If you’re migrating an existing webhook to multi-step:
- Keep returning your current terminal shape when you have everything you need.
- Add the
continuebranch only where you actually want to defer to another turn. - There is no configuration to flip — the moment your webhook returns
status: continue, Thread handles the rest.
Best practices
- Keep
continuation_tokenopaque and short. A UUID or short random string is ideal. Thread doesn’t inspect it, but it’s stored as text. - Store your session state on your side, keyed by the token. Don’t try to smuggle state through
pending_fields— those are for describing what to collect, not for round-tripping your own data. - Ask for one to three fields at a time. Long forms are a bad fit for a chat experience — the AI will try to gather them all in one message, and users get lost.
- Write field
descriptions for the AI, not for the user. The AI will rephrase — you just need to describe the meaning clearly enough that it can ask a natural question and validate the answer. - Include a
messageon the firstcontinue. Even one sentence helps ground the question in what your system just found. - Make each webhook call idempotent per
continuation_token. If Thread re-invokes you for the same token, the outcome should be the same. - Design for the 10-step cap. If your workflow needs more than 10 turns of back-and-forth, split it — the intent name is what the agent matches against, so multiple related intents work better than one very long flow.
- Return
complete(or a terminal response) as soon as you have enough. Every extracontinuecosts the user an extra chat turn.
FAQ
What happens if the user changes topic mid-flow? The pending state remains persisted. If the same intent is picked again later in the same ticket, it resumes with the accumulated arguments. If the user’s next message triggers a different intent, that one runs independently — the pending state for the first intent is left in place and can still be resumed.
Can I return continue on the very first call? Yes. There is no difference between “first call” and “resumed call” from the response side — return whatever fits the state you’re in.
What if I need to cancel a flow mid-way? Return a terminal response with an appropriate message (e.g., “That request has been cancelled — let me know if you’d like to try again.”). Thread clears the pending state on any terminal response.

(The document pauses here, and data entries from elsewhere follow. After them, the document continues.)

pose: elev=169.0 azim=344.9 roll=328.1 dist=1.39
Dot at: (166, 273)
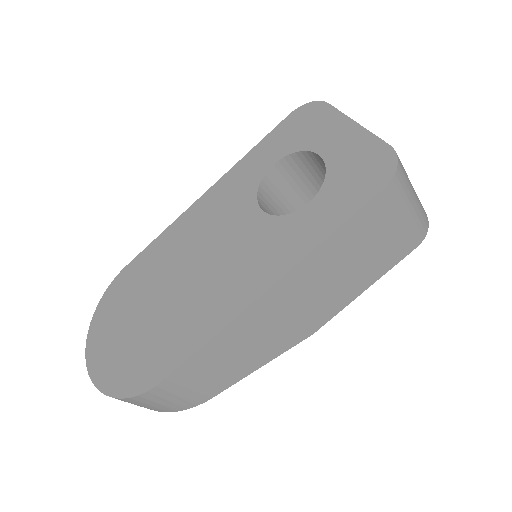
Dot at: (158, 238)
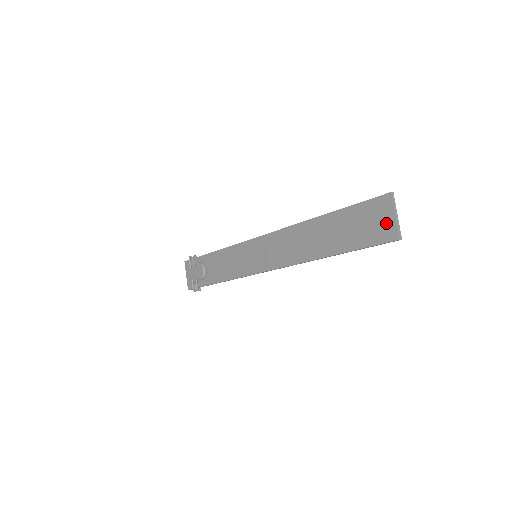
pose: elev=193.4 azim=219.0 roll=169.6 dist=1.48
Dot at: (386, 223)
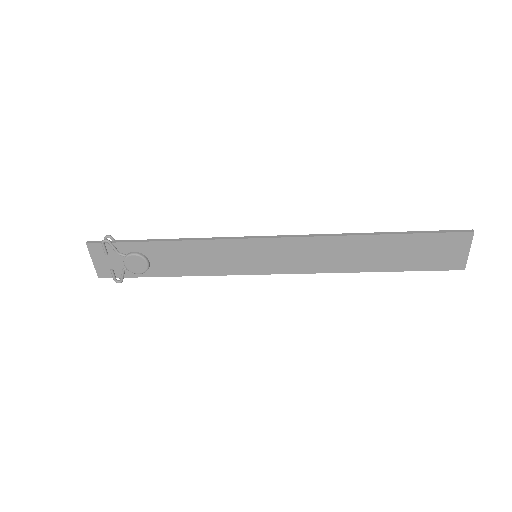
Dot at: (457, 256)
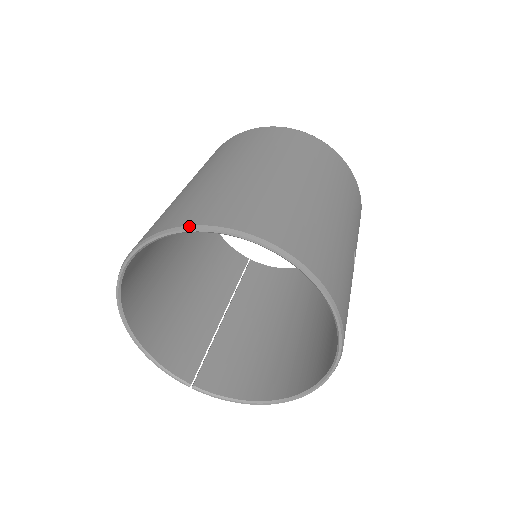
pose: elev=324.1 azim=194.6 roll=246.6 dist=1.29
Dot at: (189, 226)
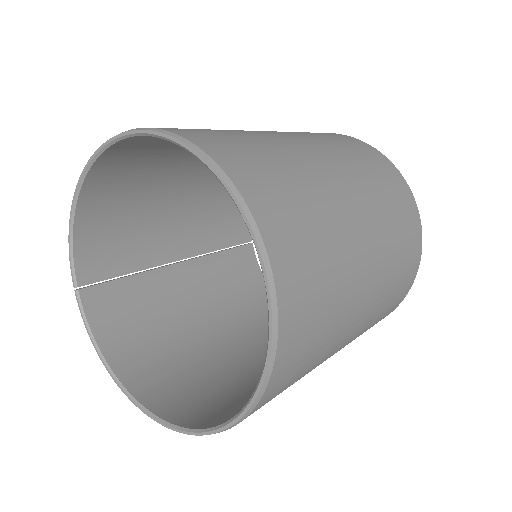
Dot at: (227, 176)
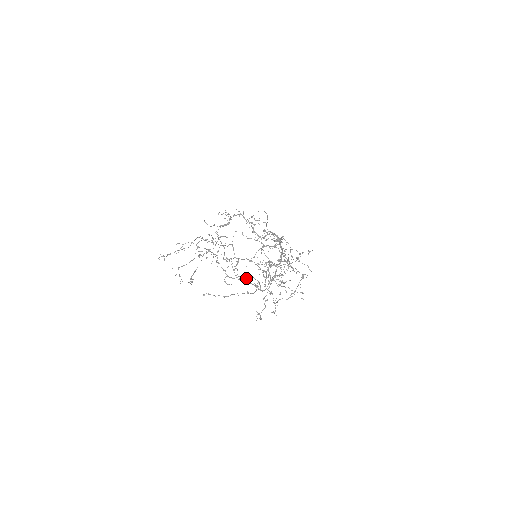
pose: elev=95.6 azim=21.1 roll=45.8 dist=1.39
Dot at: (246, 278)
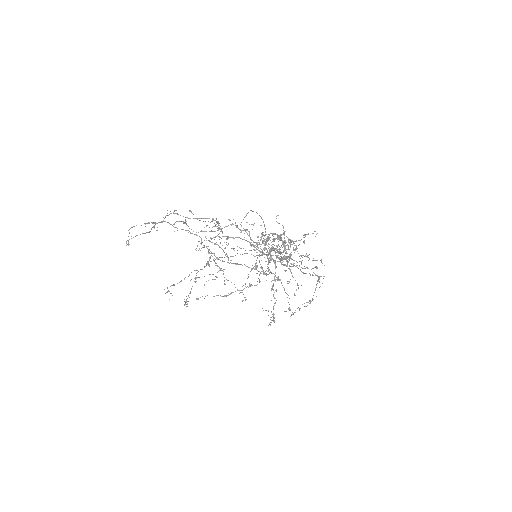
Dot at: (240, 254)
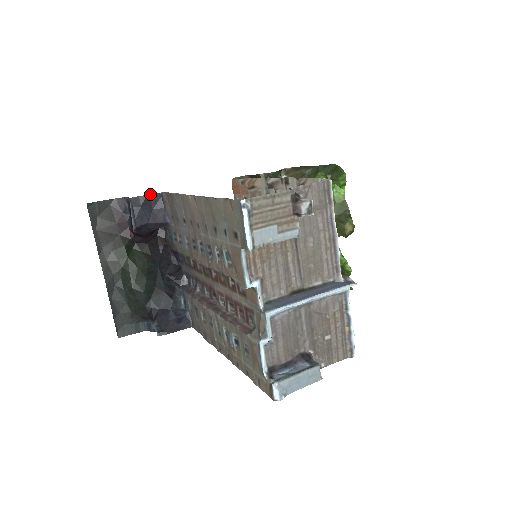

The user’s answer to my last question didn’t come through — what did Thread send? Whatever was extracted from the user’s reply for the field names in your last form.fields. If a field is missing from the next intent_fields, a value couldn’t be extracted. Return continue with the same field (and a clearer description or message) to ask again.
Can I re-request a field the user already answered? Yes. Return it in form.fields again — the newer value will overwrite the accumulated one on the next call.